In ACT 1, an image of a landscape that is a ‘tumbledown wreck’, with ‘a barren little building with…mutilated posters on its walls’ is painted; only a fleck of colour stands out on a bright red sign reading ‘Welcome Clarie’ on stage left, attracting the audience’s attention. Everything in the landscape is still, and four men can be seen moving their heads from left to right (1). In this instance, two forms of contrast have taken place—the contrast of colour, and the contrast of movement. The bright colour of red against the dirt-coloured backdrop acts as a warning— red signifies death, foreshadowing possible death associated with the arrival of Claire—a disclosure that this character lies key to the entire play. The second contrast, the contrast of movement, unveils the stagnant state of the town itself and the depletion of life and vivacity.

In ACT 3, the set splits, separating the stage into 3 parts: stage left, stage right, and the background. Stage left is the Police station, where the black panther is shot by the Priest; stage right Ill’s General Store, where customers come and buy goods they cannot afford; yet in the background, on Claire’s balcony in the Golden Apostle, she pleasantly reads her mail with Husband VIII, creating a contrast in movement and mood. The contrast of movement mimics Claire’s web of influence—despite the lack of her physical presence, both events occurring in the other two locations are a result of her actions. The juxtaposition of mood: relaxed and agreeable on the balcony, and hectic and in chaos in the forestage illustrates her calm attitude towards manipulation: she need not worry about them opposing her orders, as she controls the token for power—money.

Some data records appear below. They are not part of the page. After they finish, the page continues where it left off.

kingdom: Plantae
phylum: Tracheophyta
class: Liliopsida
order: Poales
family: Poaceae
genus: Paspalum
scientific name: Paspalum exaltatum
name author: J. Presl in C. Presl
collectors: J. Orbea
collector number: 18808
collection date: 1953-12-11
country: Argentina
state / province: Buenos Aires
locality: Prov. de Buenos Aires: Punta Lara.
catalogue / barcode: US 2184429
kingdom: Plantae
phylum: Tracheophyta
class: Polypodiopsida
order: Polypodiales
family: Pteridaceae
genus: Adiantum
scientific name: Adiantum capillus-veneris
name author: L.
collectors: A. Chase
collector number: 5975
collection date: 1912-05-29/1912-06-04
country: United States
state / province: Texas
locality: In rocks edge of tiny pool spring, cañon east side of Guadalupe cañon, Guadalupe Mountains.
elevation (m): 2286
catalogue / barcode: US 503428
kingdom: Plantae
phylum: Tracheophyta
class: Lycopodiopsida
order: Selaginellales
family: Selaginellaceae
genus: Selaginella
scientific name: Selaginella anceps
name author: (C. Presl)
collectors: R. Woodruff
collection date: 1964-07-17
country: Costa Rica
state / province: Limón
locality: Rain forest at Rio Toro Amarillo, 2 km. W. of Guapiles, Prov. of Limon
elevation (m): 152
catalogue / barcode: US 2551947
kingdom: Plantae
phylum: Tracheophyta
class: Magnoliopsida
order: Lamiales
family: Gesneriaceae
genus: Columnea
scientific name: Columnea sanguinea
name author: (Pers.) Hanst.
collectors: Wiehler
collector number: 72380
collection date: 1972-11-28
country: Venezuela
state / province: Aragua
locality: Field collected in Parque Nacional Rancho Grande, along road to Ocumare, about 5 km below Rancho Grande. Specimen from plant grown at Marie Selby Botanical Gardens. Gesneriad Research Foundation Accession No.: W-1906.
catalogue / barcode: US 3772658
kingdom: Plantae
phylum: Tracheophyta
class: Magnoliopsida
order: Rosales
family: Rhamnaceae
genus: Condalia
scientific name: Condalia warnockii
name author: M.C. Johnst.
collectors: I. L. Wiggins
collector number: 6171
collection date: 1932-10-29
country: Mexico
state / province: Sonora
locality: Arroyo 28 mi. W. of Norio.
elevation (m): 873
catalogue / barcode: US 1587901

The manipulation and power of Claire through use of dramatic devices and characterisation evinces the lack of morality and the weakness of humanity. The Guelleners’ greed for money reflects their inability to withstand coercion, further setting out Claire’s web of influence. The interaction of Claire with other characters elucidates that all characters lack morality; however, what differentiates them is that Claire has money and they do not. The corruption of man, and their greed of money over their want for justice thus is thoroughly criticised by Dürrenmatt.